Terminal growth rate range
 
1.5% - 3.0%
 
1.5% - 3.0%
 
1.0% - 3.0%
Discount rate
 
13.0%
 
13.5%
 
15.0%
 
The discount rate reflects risks inherent within each reporting unit operating individually, which is greater than the risks inherent in the Company as a whole. The discount rate used in the fiscal 2012 analysis decreased compared to the rate used in the fiscal 2011 analysis as a result of reduced risk relative to industry conditions. The discount rate used in the fiscal 2011 analysis decreased compared to the rate used in the fiscal 2010 analysis as a result of reduced risk relative to industry conditions and a lower interest rate environment. The Company believes the assumptions used in the impairment analysis each year are reflective of the risks inherent in the business models of its reporting units and within its industry.

For fiscal 2012, 2011 and 2010 none of the reporting units incurred operating losses which would impact the Company's financial position in a material manner. Current operating results, including any losses, are evaluated by the Company in the assessment of goodwill and other intangible assets. The estimates and assumptions used in assessing the fair value of the reporting units and the valuation of the underlying assets and liabilities are inherently subject to significant uncertainties. Changes in judgments and estimates could result in a significantly different estimate of the fair value of the reporting units and could result in impairments of goodwill or intangible assets at additional reporting units. Additionally, adverse conditions in the economy and future volatility in the equity and credit markets could impact the valuation of the Company's reporting units. The Company can provide no assurances that, if such conditions occur, they will not trigger impairments of goodwill and other intangible assets in future periods.

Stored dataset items
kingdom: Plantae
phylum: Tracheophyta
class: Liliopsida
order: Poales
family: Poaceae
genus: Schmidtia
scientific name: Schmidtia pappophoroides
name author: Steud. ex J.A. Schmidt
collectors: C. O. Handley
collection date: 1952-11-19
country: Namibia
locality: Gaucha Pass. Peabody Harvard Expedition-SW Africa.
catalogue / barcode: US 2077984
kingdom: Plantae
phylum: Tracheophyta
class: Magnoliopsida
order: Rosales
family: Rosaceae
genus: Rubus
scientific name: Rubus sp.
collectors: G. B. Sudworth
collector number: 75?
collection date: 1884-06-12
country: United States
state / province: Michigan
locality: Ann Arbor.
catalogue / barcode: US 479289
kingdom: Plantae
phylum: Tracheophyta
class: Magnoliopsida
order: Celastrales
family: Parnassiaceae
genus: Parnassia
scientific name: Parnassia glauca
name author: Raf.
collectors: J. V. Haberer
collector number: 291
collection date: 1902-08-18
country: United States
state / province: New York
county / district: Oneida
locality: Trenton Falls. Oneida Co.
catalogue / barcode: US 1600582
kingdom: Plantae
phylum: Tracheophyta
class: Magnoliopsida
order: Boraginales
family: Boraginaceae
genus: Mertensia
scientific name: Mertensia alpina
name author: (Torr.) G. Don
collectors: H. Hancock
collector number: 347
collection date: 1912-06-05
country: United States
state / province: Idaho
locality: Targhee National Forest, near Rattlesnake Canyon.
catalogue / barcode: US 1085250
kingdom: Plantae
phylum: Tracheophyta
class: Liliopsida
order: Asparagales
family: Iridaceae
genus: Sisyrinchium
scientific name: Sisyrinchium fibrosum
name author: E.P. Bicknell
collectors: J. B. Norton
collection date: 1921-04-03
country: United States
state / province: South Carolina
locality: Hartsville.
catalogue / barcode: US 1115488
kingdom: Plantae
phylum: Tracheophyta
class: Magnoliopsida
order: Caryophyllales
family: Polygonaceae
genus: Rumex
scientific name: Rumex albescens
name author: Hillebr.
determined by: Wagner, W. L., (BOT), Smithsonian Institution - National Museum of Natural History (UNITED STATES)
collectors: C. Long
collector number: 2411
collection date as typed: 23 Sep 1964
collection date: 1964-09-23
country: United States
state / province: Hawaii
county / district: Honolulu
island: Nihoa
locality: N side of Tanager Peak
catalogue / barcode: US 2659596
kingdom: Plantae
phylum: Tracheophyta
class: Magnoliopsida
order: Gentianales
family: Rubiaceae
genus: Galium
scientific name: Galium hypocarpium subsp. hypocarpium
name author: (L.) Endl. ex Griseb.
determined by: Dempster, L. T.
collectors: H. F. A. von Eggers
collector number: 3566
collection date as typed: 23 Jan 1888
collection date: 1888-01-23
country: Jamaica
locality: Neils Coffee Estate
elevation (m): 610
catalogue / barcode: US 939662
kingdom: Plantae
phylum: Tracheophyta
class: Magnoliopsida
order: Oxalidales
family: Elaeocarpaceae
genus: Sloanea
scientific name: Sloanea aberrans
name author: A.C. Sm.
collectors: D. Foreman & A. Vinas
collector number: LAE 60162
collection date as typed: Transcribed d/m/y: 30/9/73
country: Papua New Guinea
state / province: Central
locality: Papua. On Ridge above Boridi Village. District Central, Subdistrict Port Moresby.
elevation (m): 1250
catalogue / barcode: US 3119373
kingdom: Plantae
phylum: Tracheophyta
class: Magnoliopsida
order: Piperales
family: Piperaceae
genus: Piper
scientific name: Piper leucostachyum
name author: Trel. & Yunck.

TASKS FOR THIS EXERCISE.
1 – Translate this sentence from the goodwill impairment text into Spanish: "Current operating results, including any losses, are evaluated by the Company in the assessment of goodwill and other intangible assets."
2 – Reproduce the goodwill impairment text word for word from "The discount rate reflects" up to and including "within its industry.".

SOLUTIONS TO EACH TASK.
1 – Los resultados operativos actuales, incluida cualquier pérdida, son evaluados por la Compañía al valorar el fondo de comercio y otros activos intangibles.

2 –
The discount rate reflects risks inherent within each reporting unit operating individually, which is greater than the risks inherent in the Company as a whole. The discount rate used in the fiscal 2012 analysis decreased compared to the rate used in the fiscal 2011 analysis as a result of reduced risk relative to industry conditions. The discount rate used in the fiscal 2011 analysis decreased compared to the rate used in the fiscal 2010 analysis as a result of reduced risk relative to industry conditions and a lower interest rate environment. The Company believes the assumptions used in the impairment analysis each year are reflective of the risks inherent in the business models of its reporting units and within its industry.